“But by the grace of God I am what I am, and his grace to me has not been ineffective.” 1 Corinthian 15:10
I think of today’s readings as a gift. Rarely do all three scriptures have a unifying theme, but this Sunday they do, perhaps a gift for the preacher—meaning me. But I think a gift for all of us seeking direction in life. And that is what I call the Gift of Purpose.
Each reading tells us about someone finding purpose through some action of God… people as different from each other as Isaiah is from Peter and Peter from Paul. And I from you. What we learn today is that God’s action in our lives does not have to be dramatic or extraordinary, although it can be. After all, Isaiah prophesied the coming of the Messiah. But let’s remember, Peter was a fisherman and Paul was a kind of policeman of his day. Neither was on retreat or deep in prayer while fasting when they heard the voice of God. They were just at work doing the things that society expected of them. The way you and I do.
Today’s readings remind us that the Gift of Purpose in our lives is not only unpredictable but it’s also unmerited. Nothing indicates that Isaiah, Peter or Paul are called because of their character, skill set, or potential as missioners. They are called just because God had a plan and only these individuals could fulfill it.
Something else about the Gift of Purpose that we learn today: Peter was called to become the fisher of men and women; and Paul was called to evangelize Jews and Gentiles alike. Which tells me that God’s Gift of Purpose directs us away from ourselves in radical service to others. It enables us to find the extraordinary in the ordinary, and life lessons in everyday events.
One Gift of Purpose I will never forget came to me from a man I knew in Kenya who was dying of cancer. “Cheerful” was not a word I took seriously before I met him, but I changed my attitude when he told me that despite his illness he had set a goal for himself to be cheerful. He used the word often during our visits. That’s when God’s message came to me loud and clear: What we choose to do with our circumstance—whatever form that may take—can have an enormous impact on other people. I was not only humbled by his example, but I realized how much work was left for me to do before I could match his gift-giving.
Friend, no need to abandon the normal routine of daily life to fulfill your calling. I’m just inviting you to find the extraordinary in the ordinary, to find the wings of an angel hiding somewhere in a corner, and even to be an example of the Gift of Purpose that God intended for you. Why not go searching and surprise yourself?

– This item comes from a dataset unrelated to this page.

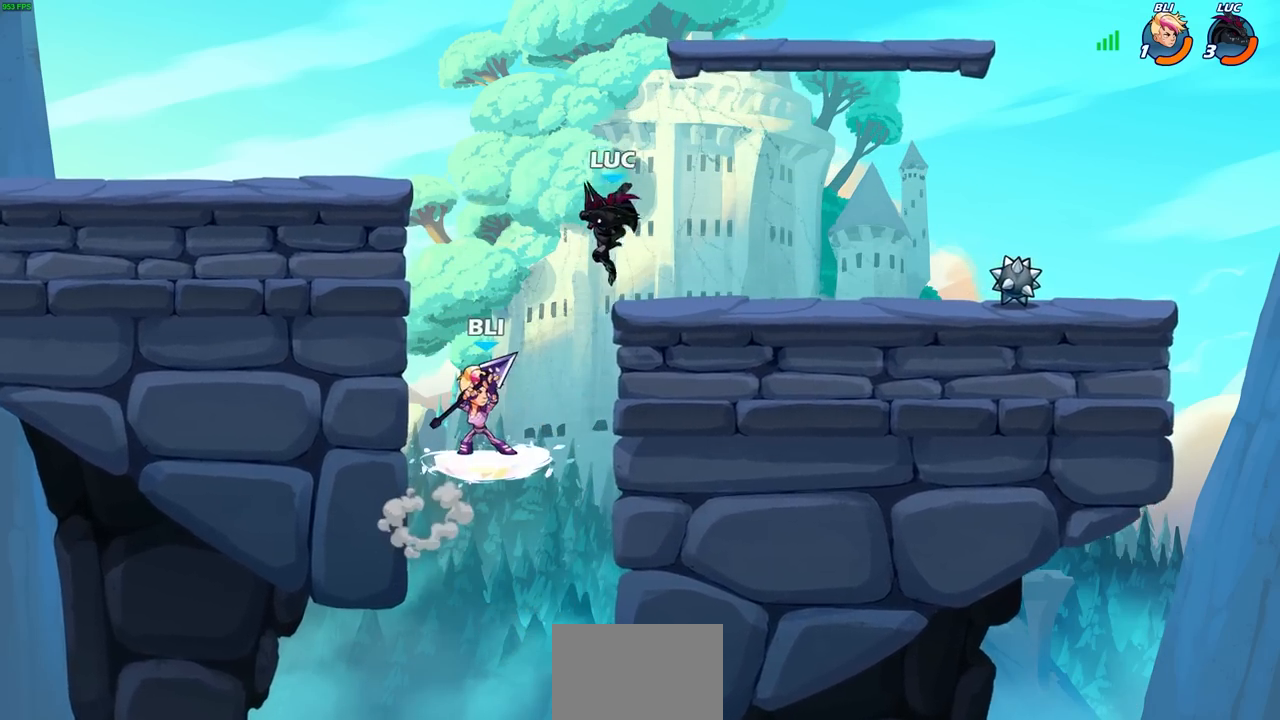
{"buttons": [], "left_stick": "up-left", "events": [[467, "left_stick", "up-left"]]}
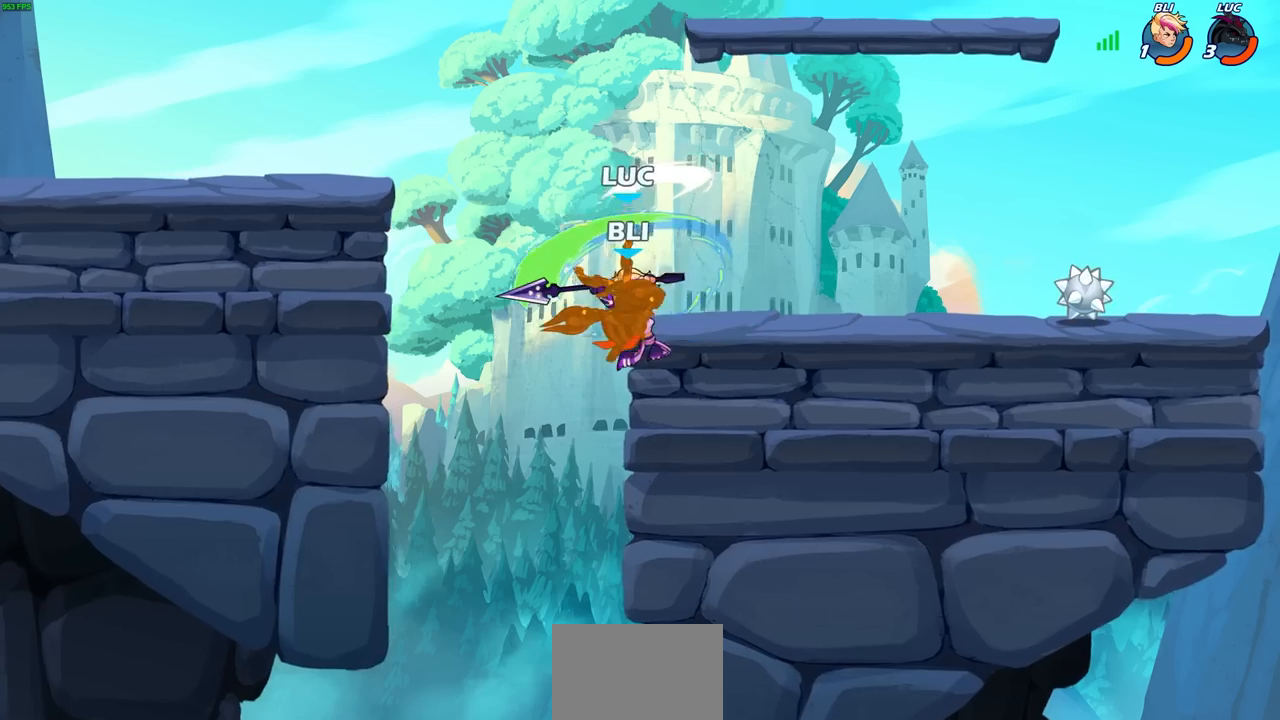
{"buttons": [], "left_stick": "center", "events": [[17, "CROSS", "down"], [167, "CROSS", "up"], [167, "left_stick", "center"]]}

Sincerely yours in Christ,
Father Lance Nadeau, M.M.
Prayer for 1st Sunday
Come to me, Lord, in everyday things:
in meals to be prepared and enjoyed,
in dishes to be washed and dried,
in laundry to be done, floors swept clean,
furniture dusted and beds to be made.
You, in whom all things live and move
and have their being, help me to seek and find
You no less in the common place than in
lofty Cathedrals and awesome sunsets.
You, who sanctified all of our lives
by Your becoming human through Mary,
bless the minutes and hours of each day,
that I might know Your wisdom and will
guiding me ever gently by Your grace.
Fill my life with purpose and meaning
that not a single moment is ever wasted
but each thought, word and action by me
this day might redound to Your eternal glory.
Prayer by Father Joe Veneroso, M.M.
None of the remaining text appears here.